Eventueel pectine of geleisuiker (bv Van Gilse Geleipoeder), of je gebruikt direct geleisuiker en vervangt de gewone suiker met de geleisuiker. Het pectinegehalte van kweeperen verschilt per ras. Ik kocht mijn peren bij een Turkse winkel en deze waren duidelijk anders dan de Nederlandse peren die ik op een boerenmarkt kocht (de Turkse peren hadden absoluut geleisuiker nodig).
Zeef het sap door een kaasdoek of theedoek, of anders een fijne zeef. Kook het sap dan eerst verder in, zodat je nog 2/3 over houdt. Meet vervolgens hoeveel sap je precies hebt en bereken de hoeveelheid suiker. Doe het sap terug in de pan, breng aan de kook en voeg de suiker toe. Meng het goed, zodat de suiker oplost.
Zet een schoteltje in de koelkast voor de ‘druppeltest’. Om te testen of je pectine nodig hebt, doe je een druppel jam op het koude schoteltje. Als het stolt, heb je geen geleisuiker nodig. Als het toch vloeibaar blijft, gebruik je pectine of een zakje geleipoeder (let op de hoeveelheid en bereken hoeveel je nodig hebt). Doe dan nogmaals de druppeltest. Als de druppel stolt, is de gelei klaar.

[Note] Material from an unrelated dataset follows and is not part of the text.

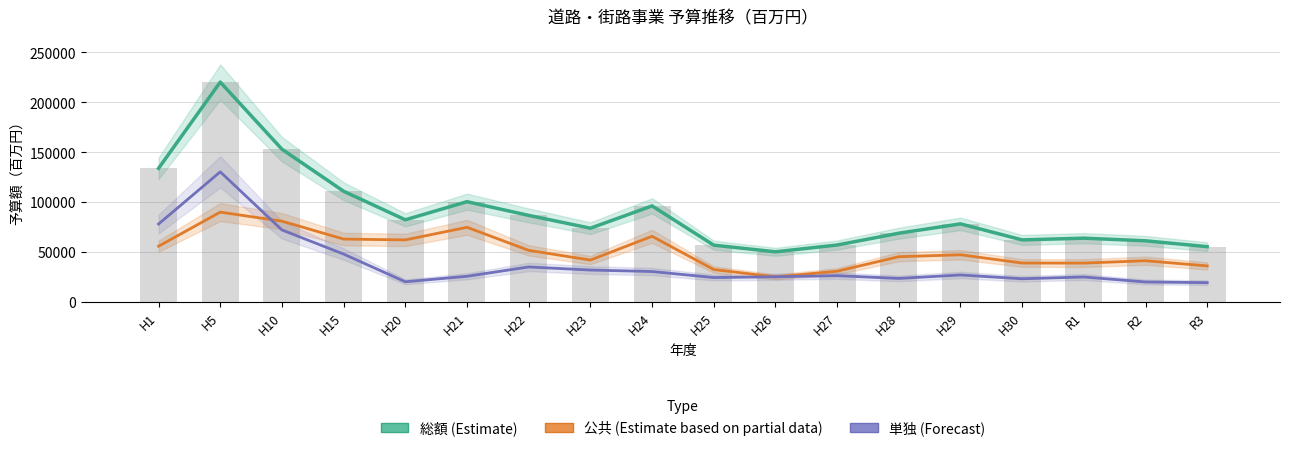

At which category is the sum across all series the highest?

H5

Ondertussen zet je goed sluitende, schone (weck)potten in een pan kokend water. Laat dit even koken, vis ze eruit en zet ze op hun kop op een schone theedoek.
Giet de potten vol met de gelei, draai ze stevig dicht en zet ze 10 minuten op hun kop. Zet ze dan weer rechtop neer en laat ze afkoelen.
Oordeel van de kleine chef: we slaan het even over. Hij vindt jam ook geen normaal broodbeleg. En meneer wil geen stukjes in zijn vla. Eigenlijk wil hij al een tijdje ook geen vla meer.